DATA SUPPLIED:
=====

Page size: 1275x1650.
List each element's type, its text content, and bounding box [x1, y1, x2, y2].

=====

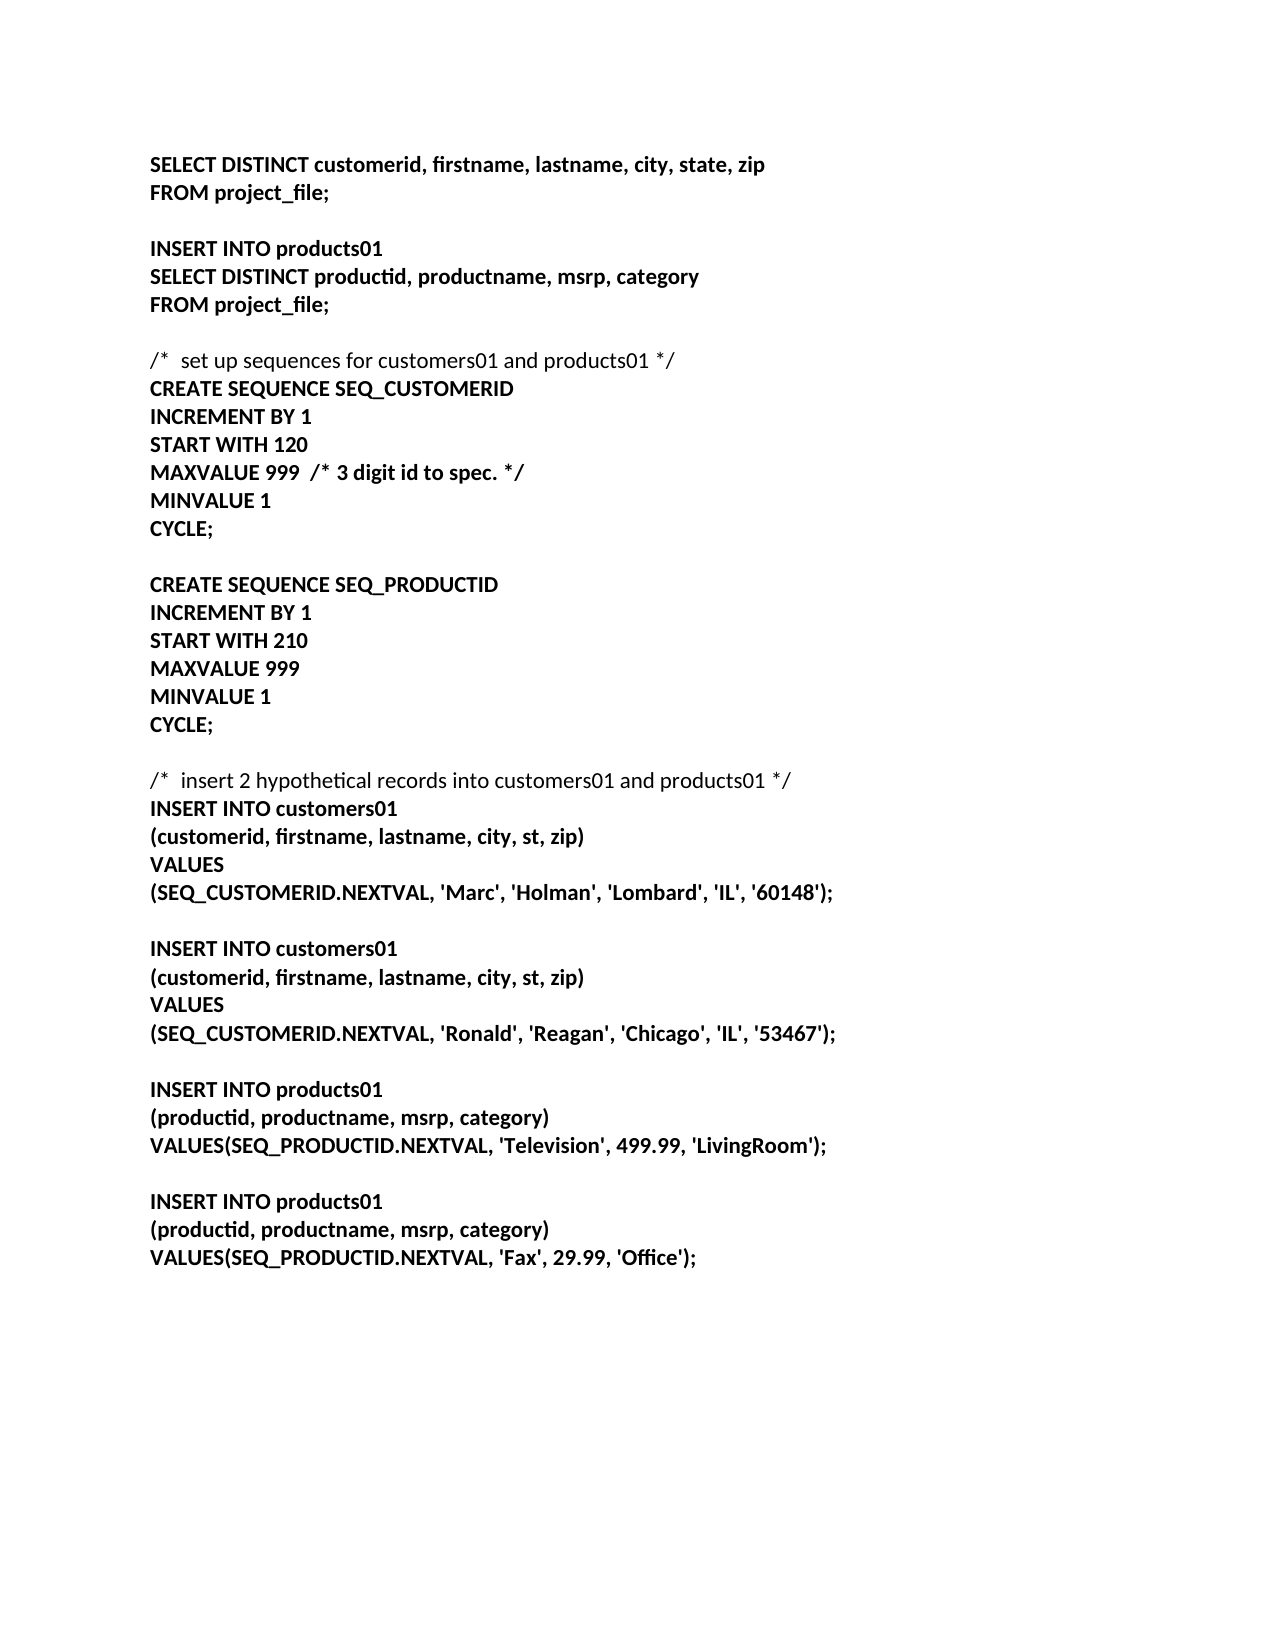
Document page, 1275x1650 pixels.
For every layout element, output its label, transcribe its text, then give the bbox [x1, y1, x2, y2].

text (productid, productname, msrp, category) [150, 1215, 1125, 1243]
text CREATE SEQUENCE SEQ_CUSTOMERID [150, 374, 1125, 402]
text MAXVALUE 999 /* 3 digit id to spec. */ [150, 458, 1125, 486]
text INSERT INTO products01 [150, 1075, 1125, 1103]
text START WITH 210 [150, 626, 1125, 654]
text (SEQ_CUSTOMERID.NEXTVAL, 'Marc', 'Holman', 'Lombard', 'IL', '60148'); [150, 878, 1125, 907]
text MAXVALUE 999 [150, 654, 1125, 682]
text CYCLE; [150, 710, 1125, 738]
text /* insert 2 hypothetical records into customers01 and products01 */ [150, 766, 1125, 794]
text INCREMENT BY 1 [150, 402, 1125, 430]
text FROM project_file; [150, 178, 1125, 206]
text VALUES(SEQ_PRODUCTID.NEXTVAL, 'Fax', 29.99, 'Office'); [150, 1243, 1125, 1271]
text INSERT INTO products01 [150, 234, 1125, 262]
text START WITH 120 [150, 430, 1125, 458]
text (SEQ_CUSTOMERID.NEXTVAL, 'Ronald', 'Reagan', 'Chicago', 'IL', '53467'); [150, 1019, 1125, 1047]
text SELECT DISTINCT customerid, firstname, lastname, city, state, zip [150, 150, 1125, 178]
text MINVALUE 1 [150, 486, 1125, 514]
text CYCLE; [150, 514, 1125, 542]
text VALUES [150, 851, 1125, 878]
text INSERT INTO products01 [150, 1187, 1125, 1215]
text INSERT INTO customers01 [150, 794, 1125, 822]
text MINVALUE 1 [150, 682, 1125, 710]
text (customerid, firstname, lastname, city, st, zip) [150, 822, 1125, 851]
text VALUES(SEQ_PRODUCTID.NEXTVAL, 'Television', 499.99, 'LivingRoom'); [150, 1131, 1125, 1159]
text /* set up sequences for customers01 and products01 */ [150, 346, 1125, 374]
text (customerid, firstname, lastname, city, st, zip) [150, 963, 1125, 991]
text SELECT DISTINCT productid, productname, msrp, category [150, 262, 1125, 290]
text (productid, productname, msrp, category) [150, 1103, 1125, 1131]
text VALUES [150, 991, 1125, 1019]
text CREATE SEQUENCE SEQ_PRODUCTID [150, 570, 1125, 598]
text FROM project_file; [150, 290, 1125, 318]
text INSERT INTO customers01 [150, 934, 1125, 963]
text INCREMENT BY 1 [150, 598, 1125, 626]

=====

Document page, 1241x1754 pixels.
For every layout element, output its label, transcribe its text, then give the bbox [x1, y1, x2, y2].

=====

YOUR INSTRUCTIONS: Find the word "pixels" in the entries, then copy out every line that has it.

RESPONSE AREA:
Document page, 1275x1650 pixels.
Document page, 1241x1754 pixels.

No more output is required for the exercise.